Книги

Вторая жена

22
18
20
22
24
26
28
30

Одетые в белое родители пропавшей женщины раздавали фото. Поначалу она не видела мужа, мужчину, который плачет, того, кто взволновал ее до глубины души. Только родителей, и на память ей пришло сто раз попадавшееся в книгах выражение, которое она, по правде говоря, не понимала: «энергия отчаяния». Сейчас она ясно различала ее в напряжении, не отпускавшем эту пару; им было лет по шестьдесят, может, чуть меньше; они не стояли на месте, а переходили от одной группы к другой с фотографиями дочери в руках, и Сандрина поняла, что они ищут. Что они до сих пор ищут свою дочь. Уже четыре недели прошло с тех пор, как та потерялась на лесной дорожке, по которой бегала каждый день. Но они продолжали ее искать. С «энергией отчаяния». Это было еще до того, как нашли ее одежду и обувь, и для них Белый марш был не данью памяти, а собранием следопытов. Сандрина услышала, как они сказали кому-то, что полицейские уже прекратили поиски. Что искали плохо, да и газеты все реже вспоминают о случившемся.

Сандрина стояла в нерешительности, переминаясь с ноги на ногу, утро было прохладным, изо рта вырывались дрожащие облачка пара. Перехватив чей-то взгляд, она чуть-чуть растягивала губы в улыбке — милой, озабоченной, сочувствующей. И говорила себе: я здесь, чтобы помочь, я здесь, чтобы помочь.

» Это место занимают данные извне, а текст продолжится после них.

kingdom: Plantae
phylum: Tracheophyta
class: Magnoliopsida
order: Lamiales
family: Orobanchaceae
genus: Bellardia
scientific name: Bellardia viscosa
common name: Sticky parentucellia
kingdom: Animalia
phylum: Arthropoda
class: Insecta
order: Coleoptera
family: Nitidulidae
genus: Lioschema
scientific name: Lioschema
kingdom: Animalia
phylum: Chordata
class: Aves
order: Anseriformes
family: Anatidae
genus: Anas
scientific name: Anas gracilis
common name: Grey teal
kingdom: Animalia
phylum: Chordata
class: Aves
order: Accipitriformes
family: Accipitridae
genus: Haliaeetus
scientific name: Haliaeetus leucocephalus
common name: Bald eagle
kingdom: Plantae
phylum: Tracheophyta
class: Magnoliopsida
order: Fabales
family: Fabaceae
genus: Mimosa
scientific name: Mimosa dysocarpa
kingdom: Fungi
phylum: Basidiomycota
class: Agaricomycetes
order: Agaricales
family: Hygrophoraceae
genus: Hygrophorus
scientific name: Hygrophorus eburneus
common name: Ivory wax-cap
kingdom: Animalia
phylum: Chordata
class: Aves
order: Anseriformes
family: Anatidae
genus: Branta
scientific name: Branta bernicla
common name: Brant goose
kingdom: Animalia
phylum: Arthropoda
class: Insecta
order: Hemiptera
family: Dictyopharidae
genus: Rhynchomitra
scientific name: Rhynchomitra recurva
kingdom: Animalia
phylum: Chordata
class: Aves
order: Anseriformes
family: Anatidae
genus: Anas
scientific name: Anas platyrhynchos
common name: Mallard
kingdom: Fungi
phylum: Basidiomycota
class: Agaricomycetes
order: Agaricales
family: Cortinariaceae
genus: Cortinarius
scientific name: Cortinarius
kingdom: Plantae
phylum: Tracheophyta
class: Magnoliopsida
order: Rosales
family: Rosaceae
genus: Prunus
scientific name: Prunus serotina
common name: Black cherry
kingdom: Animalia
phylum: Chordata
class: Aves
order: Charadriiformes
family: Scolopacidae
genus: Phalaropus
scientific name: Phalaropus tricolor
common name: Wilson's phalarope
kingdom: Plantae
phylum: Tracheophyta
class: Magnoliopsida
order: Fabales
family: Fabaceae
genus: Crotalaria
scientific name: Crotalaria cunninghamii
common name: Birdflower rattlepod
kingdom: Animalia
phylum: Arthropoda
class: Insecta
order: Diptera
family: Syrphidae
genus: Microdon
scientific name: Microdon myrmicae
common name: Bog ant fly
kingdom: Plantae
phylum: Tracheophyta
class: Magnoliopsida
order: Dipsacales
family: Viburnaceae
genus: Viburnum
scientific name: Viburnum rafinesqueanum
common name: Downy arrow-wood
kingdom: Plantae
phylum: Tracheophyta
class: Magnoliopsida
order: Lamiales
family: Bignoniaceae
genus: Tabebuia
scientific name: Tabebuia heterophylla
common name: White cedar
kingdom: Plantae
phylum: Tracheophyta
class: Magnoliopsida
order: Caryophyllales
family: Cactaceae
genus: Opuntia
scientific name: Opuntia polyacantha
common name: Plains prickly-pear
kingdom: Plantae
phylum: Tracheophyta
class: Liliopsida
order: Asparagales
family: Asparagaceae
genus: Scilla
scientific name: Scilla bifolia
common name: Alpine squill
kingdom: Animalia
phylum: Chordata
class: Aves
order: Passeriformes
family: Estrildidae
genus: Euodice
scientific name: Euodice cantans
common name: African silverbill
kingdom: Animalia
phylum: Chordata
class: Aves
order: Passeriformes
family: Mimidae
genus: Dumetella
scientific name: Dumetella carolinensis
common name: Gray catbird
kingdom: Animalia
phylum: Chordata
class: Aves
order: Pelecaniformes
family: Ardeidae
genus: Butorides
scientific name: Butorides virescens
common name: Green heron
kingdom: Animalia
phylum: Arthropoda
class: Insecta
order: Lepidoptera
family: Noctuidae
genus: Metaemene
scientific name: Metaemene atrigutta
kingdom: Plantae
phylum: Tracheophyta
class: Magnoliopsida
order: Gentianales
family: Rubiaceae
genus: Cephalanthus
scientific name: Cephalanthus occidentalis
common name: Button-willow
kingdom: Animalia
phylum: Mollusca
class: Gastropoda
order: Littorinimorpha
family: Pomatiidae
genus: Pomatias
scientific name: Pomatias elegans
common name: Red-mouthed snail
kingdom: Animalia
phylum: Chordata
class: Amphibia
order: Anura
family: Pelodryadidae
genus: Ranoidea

Наконец началось движение, люди вышли за границу коттеджного поселка. Их было около шестидесяти с лишним человек, получилась толпа, и она сказала себе, что, наверное, вот это и есть манифестация. Отец говорил, что манифестация — это когда всякие шлюхи болтаются по городу в окружении сраного сброда, увижу, что шляешься, башку оторву; так что в лицее, когда весь класс решил забыть о занятиях и придумал плакаты, обличающие систему, она осталась одна в дежурном помещении для студентов. Вечером по телевизору широким планом показали часть ее класса: девушки впереди со щеками, выкрашенными — ТОЛЬКО НЕ ЭТО! — губной помадой, вокруг парни; отец сказал: поглядите-ка на этих шлюшек, только попробуй попадись мне с ними как-нибудь, узнаешь что почем, и она ощутила облегчение и ярость оттого, что все пропустила, потому как уже видала что почем вечерами, когда отец выпивал; но раз так, раз видала, можно было и пойти, тяжко вздохнув, подумала она. Но нет, не пошла. Испугалась, сникла и осталась в дежурке одна. А когда порядок восстановился, она стала девушкой, которая не участвует в манифестациях, подхалимкой и предательницей.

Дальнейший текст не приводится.